▶ [GOAL OF THE EXERCISE]:
In the data below, retype exactly the line that contains "(subtractmaskfromsilk false)" and every line after it, through the last.

▶ [MATERIALS PROVIDED]:

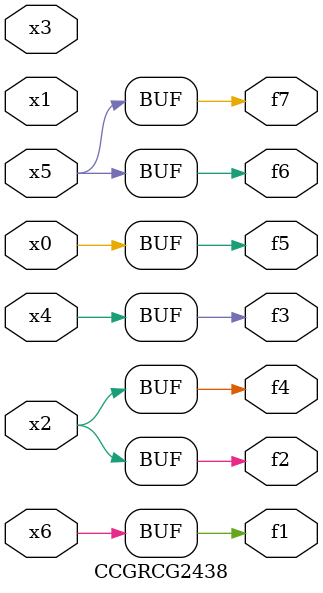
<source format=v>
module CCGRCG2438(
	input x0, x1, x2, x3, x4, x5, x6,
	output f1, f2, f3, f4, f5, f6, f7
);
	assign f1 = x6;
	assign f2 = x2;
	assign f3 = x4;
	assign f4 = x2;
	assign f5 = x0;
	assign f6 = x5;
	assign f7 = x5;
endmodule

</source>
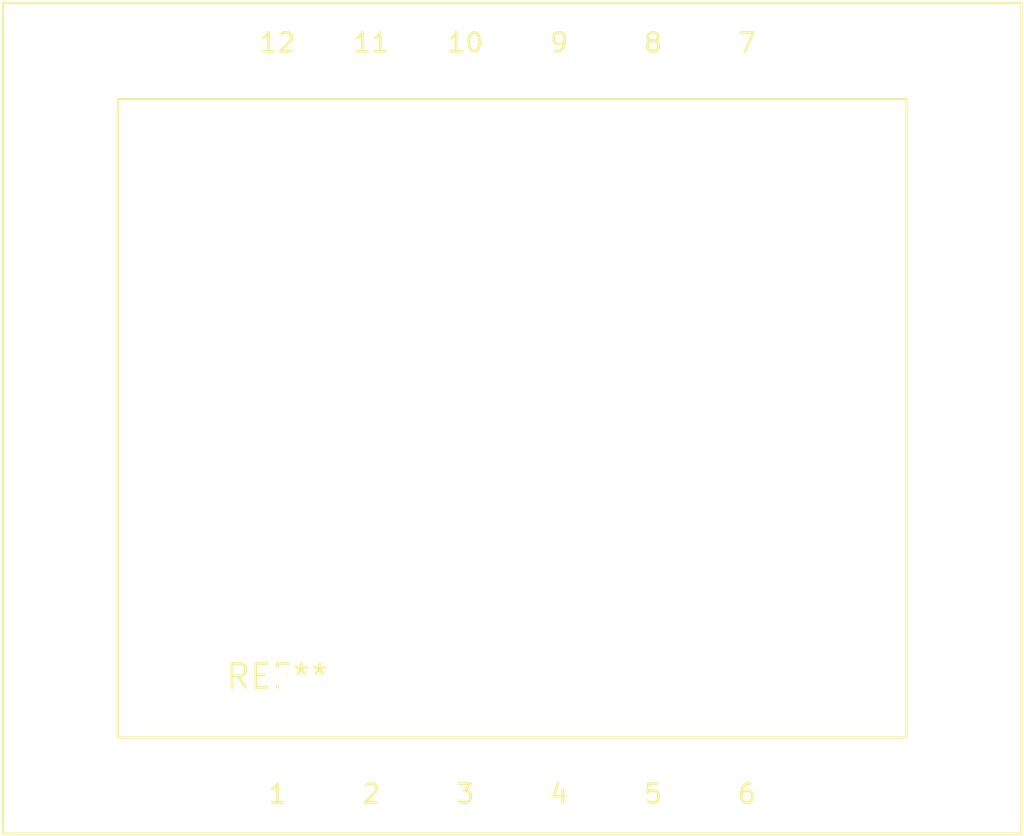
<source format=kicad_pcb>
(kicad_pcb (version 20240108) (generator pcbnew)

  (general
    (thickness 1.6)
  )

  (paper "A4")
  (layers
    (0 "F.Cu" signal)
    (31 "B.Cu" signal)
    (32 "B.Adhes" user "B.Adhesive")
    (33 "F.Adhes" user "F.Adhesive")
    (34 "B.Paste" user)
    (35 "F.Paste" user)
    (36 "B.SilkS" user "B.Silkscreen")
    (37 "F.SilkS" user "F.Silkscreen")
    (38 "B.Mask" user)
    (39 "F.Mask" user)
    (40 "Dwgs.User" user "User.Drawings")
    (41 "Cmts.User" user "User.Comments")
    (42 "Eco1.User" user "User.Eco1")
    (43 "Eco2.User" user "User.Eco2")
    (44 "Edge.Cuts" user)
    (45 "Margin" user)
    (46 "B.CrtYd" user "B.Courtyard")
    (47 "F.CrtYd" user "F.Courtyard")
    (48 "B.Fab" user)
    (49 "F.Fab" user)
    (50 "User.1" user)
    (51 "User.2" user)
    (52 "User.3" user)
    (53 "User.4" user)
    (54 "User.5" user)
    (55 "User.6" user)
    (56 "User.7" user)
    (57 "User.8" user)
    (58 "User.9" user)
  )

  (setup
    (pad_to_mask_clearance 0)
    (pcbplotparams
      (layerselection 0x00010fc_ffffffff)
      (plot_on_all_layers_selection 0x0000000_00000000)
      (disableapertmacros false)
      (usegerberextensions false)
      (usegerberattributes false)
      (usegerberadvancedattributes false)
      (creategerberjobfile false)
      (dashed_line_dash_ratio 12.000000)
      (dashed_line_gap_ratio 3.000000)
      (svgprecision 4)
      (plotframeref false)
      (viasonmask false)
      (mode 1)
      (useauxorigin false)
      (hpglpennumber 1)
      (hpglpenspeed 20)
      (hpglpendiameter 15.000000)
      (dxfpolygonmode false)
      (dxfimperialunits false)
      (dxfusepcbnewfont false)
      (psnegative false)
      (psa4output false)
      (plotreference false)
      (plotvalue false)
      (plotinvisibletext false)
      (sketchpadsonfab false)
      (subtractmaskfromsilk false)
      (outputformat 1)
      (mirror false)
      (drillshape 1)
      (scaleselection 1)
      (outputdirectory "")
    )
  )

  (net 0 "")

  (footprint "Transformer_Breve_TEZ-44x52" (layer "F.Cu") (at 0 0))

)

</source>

▶ [OUTPUT]:
      (subtractmaskfromsilk false)
      (outputformat 1)
      (mirror false)
      (drillshape 1)
      (scaleselection 1)
      (outputdirectory "")
    )
  )

  (net 0 "")

  (footprint "Transformer_Breve_TEZ-44x52" (layer "F.Cu") (at 0 0))

)

</source>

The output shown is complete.